■ RECORDS PROVIDED:
------------
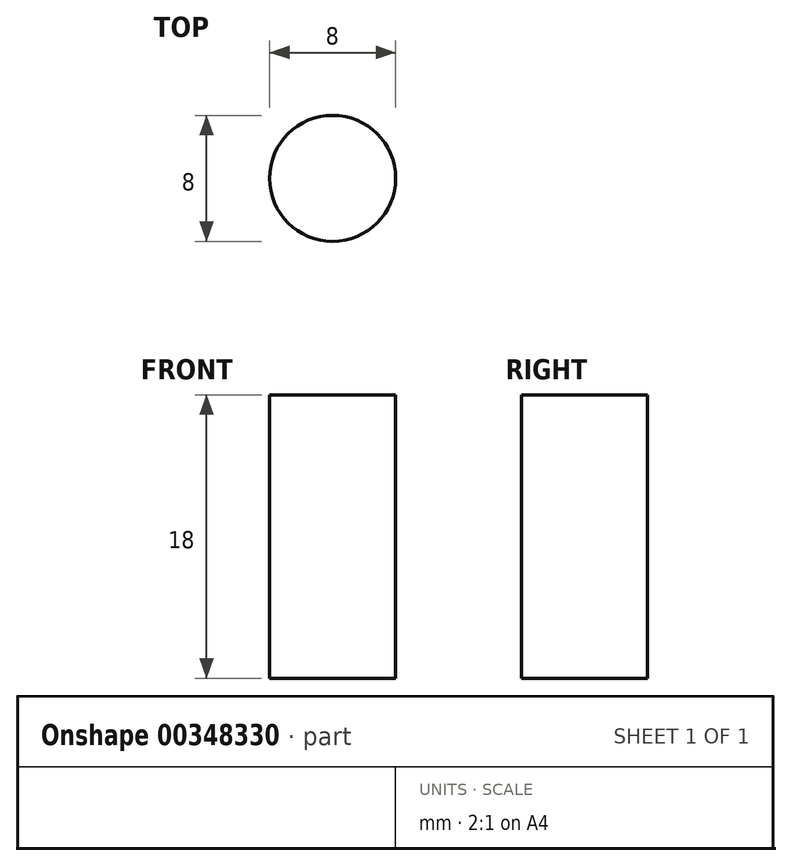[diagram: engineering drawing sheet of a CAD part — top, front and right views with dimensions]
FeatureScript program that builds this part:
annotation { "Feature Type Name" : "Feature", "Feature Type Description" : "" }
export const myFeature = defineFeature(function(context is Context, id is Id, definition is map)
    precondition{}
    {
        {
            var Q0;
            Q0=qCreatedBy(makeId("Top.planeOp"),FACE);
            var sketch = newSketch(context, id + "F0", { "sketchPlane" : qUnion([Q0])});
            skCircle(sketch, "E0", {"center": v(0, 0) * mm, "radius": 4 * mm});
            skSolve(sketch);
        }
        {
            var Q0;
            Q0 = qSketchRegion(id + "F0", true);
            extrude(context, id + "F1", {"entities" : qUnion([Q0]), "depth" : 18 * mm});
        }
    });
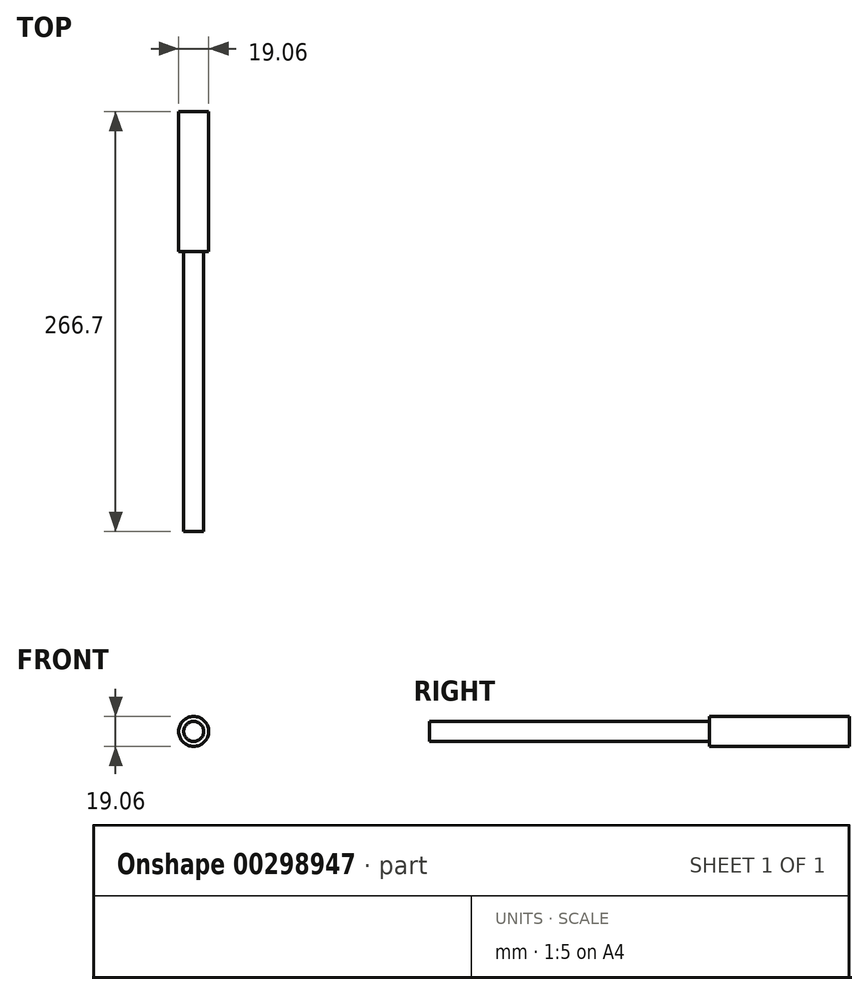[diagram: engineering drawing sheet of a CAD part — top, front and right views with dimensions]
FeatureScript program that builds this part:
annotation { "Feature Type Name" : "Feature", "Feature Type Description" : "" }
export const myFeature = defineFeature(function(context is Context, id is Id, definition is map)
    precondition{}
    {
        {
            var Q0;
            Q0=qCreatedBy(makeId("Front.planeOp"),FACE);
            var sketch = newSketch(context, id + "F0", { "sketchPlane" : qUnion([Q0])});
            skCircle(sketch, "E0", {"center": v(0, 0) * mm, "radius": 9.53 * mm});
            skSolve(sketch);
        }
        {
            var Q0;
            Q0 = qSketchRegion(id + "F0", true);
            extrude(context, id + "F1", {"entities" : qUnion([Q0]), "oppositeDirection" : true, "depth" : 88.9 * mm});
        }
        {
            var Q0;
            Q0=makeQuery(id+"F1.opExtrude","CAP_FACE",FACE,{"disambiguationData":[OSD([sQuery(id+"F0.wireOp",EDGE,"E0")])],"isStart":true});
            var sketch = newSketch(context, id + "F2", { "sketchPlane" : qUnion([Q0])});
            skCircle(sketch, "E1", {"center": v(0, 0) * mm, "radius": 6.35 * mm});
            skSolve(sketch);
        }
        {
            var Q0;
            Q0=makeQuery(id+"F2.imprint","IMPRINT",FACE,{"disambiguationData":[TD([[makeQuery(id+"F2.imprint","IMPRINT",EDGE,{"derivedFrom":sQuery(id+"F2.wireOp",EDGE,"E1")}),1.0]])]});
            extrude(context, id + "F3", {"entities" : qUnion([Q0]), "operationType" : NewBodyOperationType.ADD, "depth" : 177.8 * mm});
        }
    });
------------
■ SHORT TASK: Pull out every line in the entries above that contains the string "EDGE", matching uppercase and lowercase exactly.

■ OUTPUT FOR THIS EXERCISE:
            Q0=makeQuery(id+"F1.opExtrude","CAP_FACE",FACE,{"disambiguationData":[OSD([sQuery(id+"F0.wireOp",EDGE,"E0")])],"isStart":true});
            Q0=makeQuery(id+"F2.imprint","IMPRINT",FACE,{"disambiguationData":[TD([[makeQuery(id+"F2.imprint","IMPRINT",EDGE,{"derivedFrom":sQuery(id+"F2.wireOp",EDGE,"E1")}),1.0]])]});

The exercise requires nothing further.